I “candidati” al burnout sono generalmente:
- guidato da alti ideali; cercano nel loro comportamento di "raggiungere l'orizzonte"
- per lo più inconsapevoli dei propri limiti
- inclini a fabbricare disillusioni come abbiamo visto nel caso di Delphine e un giorno si dicono che niente ha più senso, perdono la voglia, la voglia di andare a lavorare e si ritrovano dal medico o addirittura in ospedale.
L'entourage, che è molto importante prendere in considerazione nel processo, tende a:
- dirsi che un dipendente che rientra da un burnout è fragile e quindi tende ad adottare soluzioni troppo radicali (trasferimento, svincolo da ogni responsabilità) a volte su richiesta dell'interessato. Può tuttavia trovarsi molto rapidamente in difficoltà e sviluppare sintomi simili a quelli del burnout quando non è così.

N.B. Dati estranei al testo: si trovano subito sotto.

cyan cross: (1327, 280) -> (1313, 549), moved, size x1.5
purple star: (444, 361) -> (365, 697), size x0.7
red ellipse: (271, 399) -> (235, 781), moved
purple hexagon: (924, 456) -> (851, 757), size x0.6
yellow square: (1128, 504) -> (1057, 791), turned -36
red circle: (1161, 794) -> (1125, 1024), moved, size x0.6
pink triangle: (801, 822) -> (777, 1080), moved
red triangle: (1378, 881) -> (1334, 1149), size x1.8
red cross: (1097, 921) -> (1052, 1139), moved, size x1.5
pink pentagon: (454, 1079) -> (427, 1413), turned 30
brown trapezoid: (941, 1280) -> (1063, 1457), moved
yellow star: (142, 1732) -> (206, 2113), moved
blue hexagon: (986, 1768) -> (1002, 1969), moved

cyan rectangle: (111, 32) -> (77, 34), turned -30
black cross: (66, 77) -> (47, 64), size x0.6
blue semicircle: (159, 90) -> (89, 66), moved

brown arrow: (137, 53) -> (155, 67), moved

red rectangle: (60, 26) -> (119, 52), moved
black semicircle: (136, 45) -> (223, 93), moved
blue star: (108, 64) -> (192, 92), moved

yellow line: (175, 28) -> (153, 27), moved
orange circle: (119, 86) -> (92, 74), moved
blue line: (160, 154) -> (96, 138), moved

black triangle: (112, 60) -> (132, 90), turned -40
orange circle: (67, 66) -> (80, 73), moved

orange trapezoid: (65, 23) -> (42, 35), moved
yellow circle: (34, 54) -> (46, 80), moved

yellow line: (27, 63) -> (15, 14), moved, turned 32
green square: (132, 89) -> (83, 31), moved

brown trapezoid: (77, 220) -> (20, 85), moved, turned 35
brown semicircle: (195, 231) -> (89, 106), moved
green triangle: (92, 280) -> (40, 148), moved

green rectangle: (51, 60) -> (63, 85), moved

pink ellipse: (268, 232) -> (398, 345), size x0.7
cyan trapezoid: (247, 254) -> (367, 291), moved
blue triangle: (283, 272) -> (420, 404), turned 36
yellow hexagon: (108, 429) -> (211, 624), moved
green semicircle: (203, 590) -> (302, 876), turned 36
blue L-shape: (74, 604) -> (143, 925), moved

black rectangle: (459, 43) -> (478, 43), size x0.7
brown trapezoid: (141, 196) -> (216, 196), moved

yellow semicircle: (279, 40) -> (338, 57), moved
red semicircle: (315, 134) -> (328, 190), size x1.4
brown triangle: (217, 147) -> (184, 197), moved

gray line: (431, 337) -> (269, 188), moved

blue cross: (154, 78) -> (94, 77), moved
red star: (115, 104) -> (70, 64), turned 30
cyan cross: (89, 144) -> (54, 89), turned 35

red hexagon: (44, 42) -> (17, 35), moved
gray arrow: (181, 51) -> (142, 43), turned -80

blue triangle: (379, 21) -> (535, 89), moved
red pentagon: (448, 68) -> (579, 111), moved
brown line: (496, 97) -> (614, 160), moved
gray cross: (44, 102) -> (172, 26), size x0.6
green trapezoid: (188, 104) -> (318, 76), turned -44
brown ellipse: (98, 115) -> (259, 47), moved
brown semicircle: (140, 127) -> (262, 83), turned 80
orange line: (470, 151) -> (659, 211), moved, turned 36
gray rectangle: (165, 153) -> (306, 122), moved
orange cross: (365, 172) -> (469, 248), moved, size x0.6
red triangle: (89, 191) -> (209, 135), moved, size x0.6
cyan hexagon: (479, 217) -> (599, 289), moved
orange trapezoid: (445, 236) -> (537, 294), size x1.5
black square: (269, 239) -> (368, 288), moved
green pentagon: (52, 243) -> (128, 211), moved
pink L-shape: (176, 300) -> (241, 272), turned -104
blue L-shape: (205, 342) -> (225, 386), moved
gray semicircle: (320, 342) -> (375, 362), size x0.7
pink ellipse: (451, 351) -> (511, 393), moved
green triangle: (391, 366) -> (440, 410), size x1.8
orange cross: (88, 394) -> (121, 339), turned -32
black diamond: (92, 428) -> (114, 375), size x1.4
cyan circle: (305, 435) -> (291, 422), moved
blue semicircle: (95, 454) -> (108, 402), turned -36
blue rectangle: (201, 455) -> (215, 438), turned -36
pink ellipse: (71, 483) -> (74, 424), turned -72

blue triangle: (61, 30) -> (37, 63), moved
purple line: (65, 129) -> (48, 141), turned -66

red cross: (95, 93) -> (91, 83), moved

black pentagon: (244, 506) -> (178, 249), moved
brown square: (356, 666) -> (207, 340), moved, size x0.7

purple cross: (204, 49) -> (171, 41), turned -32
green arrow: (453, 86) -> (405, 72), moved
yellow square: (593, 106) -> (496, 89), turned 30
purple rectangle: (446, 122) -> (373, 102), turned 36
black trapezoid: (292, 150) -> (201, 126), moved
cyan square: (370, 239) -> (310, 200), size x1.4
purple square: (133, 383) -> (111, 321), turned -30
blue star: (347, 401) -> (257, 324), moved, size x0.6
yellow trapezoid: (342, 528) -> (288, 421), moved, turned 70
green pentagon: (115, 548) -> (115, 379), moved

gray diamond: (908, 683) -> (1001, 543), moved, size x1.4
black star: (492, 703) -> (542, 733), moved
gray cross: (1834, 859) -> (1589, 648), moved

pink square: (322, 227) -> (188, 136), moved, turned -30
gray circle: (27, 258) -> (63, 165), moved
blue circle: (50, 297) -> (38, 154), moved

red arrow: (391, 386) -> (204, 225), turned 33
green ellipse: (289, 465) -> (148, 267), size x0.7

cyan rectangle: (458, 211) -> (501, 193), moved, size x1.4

- pensare che rappresenti una minaccia, in particolare per i dirigenti che poi vogliono tutelarsi
- o per iperproteggerlo, indebolendolo ancora di più.
In generale, consigliamo alle aziende, piuttosto che ricorrere a soluzioni radicali, di fornire un supporto “gentile e benevolo” per il ritorno di un burnout.
Se il dipendente non desidera il supporto perché non può essere mobilitato, offriamo supporto o dal dirigente, dai colleghi più vicini o dal medico del lavoro.